InterviewLittératureLivrePrix RosselRoman

Corinne Le Brun

26 February 2025

Avec “Guerre et Pluie”, Velibor Čolić livre un récit impressionnant sur les conflits (en Yougoslavie) et la maladie (à Bruxelles) s’entrechoquent. L’auteur naturalisé français, né en Bosnie-Herzégovine en 1964, signe un très beau récit sur la mémoire, récompensé par le Prix Victor Rossel (1). Lecture fascinante d’un roman écrit au ras de la terre et à l’écoute du corps.

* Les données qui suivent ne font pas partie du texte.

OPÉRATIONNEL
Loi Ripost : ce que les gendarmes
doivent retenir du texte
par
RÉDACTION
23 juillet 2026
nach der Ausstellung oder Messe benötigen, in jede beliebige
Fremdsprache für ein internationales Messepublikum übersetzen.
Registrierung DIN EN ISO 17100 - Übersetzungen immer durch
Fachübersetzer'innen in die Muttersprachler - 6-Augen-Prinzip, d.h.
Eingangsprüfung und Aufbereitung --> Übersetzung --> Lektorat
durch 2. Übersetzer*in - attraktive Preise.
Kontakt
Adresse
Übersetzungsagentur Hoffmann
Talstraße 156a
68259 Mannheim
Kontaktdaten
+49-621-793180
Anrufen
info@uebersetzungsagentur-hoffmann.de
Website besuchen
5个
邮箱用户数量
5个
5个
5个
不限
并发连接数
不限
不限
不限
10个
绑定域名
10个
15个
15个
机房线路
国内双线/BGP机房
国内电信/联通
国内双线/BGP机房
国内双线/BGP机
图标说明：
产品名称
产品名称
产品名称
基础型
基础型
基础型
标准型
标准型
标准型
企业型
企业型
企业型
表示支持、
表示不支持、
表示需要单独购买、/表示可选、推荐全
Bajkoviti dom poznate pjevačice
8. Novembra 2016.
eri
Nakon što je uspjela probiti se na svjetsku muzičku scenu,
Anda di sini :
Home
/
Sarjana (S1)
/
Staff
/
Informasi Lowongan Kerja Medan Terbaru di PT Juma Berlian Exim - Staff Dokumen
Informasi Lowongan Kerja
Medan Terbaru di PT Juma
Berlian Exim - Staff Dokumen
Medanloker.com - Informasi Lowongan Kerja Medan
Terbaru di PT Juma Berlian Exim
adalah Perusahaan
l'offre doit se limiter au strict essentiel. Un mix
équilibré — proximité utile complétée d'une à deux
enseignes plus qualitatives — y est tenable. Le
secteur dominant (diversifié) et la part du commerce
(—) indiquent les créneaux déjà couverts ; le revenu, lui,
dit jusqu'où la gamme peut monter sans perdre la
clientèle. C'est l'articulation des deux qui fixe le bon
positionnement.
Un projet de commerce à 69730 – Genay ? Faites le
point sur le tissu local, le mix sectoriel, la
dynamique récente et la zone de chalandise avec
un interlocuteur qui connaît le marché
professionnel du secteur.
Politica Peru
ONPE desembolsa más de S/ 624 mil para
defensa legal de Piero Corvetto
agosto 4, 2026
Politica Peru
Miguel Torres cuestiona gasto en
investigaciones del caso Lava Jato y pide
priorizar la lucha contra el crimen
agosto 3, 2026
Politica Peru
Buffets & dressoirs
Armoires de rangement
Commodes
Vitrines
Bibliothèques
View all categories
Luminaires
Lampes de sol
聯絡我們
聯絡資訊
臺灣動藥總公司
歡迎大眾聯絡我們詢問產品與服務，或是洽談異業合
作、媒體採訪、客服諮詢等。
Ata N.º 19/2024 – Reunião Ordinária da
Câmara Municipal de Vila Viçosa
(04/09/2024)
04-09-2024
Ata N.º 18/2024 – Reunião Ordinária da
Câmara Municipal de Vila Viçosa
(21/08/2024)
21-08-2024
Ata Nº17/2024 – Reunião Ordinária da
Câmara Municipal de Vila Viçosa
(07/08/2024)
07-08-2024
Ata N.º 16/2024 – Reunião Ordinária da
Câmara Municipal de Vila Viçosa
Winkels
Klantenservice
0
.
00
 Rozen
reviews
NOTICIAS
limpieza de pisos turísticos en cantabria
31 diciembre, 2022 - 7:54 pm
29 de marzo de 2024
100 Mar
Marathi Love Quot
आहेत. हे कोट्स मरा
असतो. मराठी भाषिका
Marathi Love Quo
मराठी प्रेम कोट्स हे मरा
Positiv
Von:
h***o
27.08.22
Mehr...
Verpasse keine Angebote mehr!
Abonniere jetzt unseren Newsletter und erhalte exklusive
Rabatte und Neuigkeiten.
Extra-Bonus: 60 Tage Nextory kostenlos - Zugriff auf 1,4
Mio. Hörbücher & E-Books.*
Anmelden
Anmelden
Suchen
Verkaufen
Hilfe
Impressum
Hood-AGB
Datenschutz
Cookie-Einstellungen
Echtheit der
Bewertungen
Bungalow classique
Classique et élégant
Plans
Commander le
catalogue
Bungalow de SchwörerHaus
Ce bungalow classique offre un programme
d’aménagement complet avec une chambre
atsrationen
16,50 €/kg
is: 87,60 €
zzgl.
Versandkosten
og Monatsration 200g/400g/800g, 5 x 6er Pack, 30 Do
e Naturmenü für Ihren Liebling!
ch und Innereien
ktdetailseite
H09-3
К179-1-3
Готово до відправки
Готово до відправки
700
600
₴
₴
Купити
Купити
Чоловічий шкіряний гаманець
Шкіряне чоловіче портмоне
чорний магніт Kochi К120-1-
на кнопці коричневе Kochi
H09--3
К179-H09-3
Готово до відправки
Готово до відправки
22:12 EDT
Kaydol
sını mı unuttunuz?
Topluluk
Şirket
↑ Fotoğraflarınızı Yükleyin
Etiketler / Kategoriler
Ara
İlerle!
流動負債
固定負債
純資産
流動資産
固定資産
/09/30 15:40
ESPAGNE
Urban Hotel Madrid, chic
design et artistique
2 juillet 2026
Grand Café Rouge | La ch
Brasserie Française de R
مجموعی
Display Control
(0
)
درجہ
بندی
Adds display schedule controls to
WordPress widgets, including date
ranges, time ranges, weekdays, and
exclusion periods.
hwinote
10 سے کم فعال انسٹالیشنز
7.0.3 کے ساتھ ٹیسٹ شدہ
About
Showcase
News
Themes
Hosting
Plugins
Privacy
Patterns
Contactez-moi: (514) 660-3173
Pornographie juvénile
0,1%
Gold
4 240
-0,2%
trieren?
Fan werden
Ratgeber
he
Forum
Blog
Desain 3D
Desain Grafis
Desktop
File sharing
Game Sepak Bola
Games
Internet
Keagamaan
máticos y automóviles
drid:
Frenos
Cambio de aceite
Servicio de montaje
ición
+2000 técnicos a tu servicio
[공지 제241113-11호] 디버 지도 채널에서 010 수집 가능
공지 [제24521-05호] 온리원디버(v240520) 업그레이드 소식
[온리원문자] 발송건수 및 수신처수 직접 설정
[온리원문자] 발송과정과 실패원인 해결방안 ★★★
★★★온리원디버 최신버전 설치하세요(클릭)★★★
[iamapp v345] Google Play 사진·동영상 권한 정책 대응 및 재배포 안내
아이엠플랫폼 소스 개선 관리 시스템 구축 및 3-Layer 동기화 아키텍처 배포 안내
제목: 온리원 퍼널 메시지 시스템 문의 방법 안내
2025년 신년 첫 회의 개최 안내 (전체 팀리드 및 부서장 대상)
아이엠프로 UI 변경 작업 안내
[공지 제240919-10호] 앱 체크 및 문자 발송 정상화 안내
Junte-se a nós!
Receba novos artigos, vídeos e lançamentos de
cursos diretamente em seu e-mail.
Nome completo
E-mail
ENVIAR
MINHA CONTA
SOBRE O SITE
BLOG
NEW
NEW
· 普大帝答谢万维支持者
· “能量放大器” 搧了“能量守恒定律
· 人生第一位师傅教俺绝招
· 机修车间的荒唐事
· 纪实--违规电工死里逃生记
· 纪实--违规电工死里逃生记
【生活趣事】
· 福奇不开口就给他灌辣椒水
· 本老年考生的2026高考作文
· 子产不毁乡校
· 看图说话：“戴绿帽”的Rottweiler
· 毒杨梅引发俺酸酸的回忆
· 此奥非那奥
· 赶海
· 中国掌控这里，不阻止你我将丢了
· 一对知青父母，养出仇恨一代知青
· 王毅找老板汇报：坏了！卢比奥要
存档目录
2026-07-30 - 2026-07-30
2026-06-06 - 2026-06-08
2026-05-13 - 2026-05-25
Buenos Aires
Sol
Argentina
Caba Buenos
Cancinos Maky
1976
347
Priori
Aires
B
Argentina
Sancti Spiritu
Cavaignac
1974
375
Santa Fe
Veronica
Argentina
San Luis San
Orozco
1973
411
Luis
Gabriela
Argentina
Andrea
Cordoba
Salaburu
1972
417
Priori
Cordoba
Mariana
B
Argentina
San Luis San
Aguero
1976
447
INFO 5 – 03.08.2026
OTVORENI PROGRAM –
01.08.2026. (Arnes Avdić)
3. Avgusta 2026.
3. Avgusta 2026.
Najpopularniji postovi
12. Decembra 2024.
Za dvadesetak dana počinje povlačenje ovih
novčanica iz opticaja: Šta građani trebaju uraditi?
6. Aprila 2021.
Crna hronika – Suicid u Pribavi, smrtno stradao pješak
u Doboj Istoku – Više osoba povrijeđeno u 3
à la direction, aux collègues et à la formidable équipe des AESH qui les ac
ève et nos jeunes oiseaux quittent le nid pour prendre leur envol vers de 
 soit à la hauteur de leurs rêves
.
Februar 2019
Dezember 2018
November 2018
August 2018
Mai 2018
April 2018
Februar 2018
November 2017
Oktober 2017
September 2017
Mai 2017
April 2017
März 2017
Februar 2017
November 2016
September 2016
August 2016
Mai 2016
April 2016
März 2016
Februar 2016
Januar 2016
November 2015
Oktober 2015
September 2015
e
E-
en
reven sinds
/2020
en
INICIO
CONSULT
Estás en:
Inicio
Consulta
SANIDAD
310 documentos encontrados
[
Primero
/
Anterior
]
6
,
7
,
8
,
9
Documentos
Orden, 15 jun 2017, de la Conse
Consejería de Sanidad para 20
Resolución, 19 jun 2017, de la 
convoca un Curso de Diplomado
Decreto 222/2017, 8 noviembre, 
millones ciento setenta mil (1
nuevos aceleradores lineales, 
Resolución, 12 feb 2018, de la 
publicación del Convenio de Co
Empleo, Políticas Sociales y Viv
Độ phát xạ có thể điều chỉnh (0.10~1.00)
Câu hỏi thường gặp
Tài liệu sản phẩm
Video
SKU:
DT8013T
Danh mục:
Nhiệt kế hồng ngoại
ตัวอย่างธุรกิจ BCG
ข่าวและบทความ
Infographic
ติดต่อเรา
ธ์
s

Eventail.be – Vous associez la guerre et la pluie. Pourquoi?
Velibor Čolić –
La guerre est une évidence. Imaginez une pièce de 20m2 et, au milieu, un grand piano. Partout où vous passez, vous tombez sur le piano. La guerre, pour moi, est une lisière dans ma vie et je voulais rendre hommage à la nature. La destruction humaine, stupide, qu’on appelle la guerre, ne peut pas arrêter la nature. Passer nuit et jour dans les tranchées me mettait dans une position idéale à observer la nature. On est déjà enterrés mais on est à la hauteur de la terre. Je voyais que plus la brutalité était grande et stupide, plus la nature était belle. Je voyais le coucher du soleil, les herbes, les insectes…c’était magnifiquement sage par rapport aux humains qui font la guerre. Pour échapper à l’enfer, profitons de cette pluie, de ces orages beaux et violents à la fois. Quand la nature est en colère, elle est belle. Toujours. La pluie était une amie. Je sentais ses mains protectrices. Elles me protégeaient et me guidaient vers l’ouest, là où je voulais aller comme si la pluie voulait aussi sauvegarder, au moins, un soldat pour qu’il devienne témoin.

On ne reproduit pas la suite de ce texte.